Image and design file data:
○ ○ ○

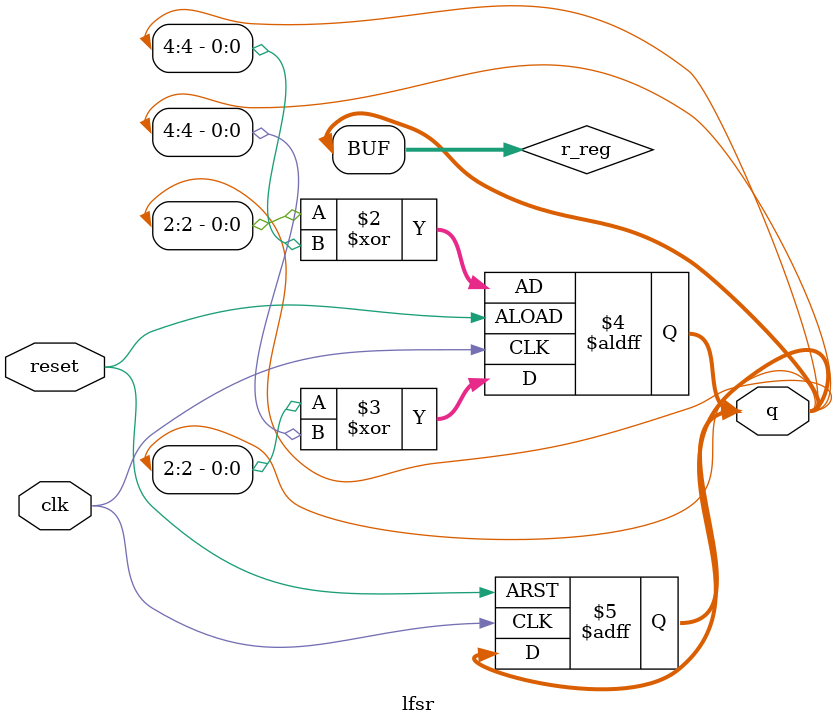
<source format=v>
module lfsr( 
    input clk,
    input reset,
    output [4:0] q
); 
reg [4:0] r_reg;
wire [4:0] r_next;
wire feedback_value;
// on reset set the value of r_reg to 1
// otherwise assign r_next to r_reg
// assign the xor of bit positions 2 and 4 of r_reg to feedback_value
// assign feedback value concatenated with 4 MSBs of r_reg to r_next
// assign r_reg to the output q
assign q = r_reg; 
always @ (posedge clk or posedge reset)
begin
	if (reset)
	begin
	// set r_reg to 1
	// assign r_next to r_reg
	// assign xor of bit positions 2 and 4 of r_reg to q
	// assign r_reg to q
	r_reg <= 5'b1;
	r_next <= r_reg ;
	q <= r_reg[2] ^ r_reg[4];
	end
	else
	begin
	// assign r_next to r_reg
	// assign xor of bit positions 2 and 4 of r_reg to q
	// assign r_reg to q
	r_next <= r_reg ;
	q <= r_reg[2] ^ r_reg[4];
	end
end
endmodule

</source>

○ ○ ○

[TASK TO COMPLETE]: Please give the records again word for word, omitting all images.

[OUTPUT OF THE EXERCISE]:
<source format=v>
module lfsr( 
    input clk,
    input reset,
    output [4:0] q
); 
reg [4:0] r_reg;
wire [4:0] r_next;
wire feedback_value;
// on reset set the value of r_reg to 1
// otherwise assign r_next to r_reg
// assign the xor of bit positions 2 and 4 of r_reg to feedback_value
// assign feedback value concatenated with 4 MSBs of r_reg to r_next
// assign r_reg to the output q
assign q = r_reg; 
always @ (posedge clk or posedge reset)
begin
	if (reset)
	begin
	// set r_reg to 1
	// assign r_next to r_reg
	// assign xor of bit positions 2 and 4 of r_reg to q
	// assign r_reg to q
	r_reg <= 5'b1;
	r_next <= r_reg ;
	q <= r_reg[2] ^ r_reg[4];
	end
	else
	begin
	// assign r_next to r_reg
	// assign xor of bit positions 2 and 4 of r_reg to q
	// assign r_reg to q
	r_next <= r_reg ;
	q <= r_reg[2] ^ r_reg[4];
	end
end
endmodule

</source>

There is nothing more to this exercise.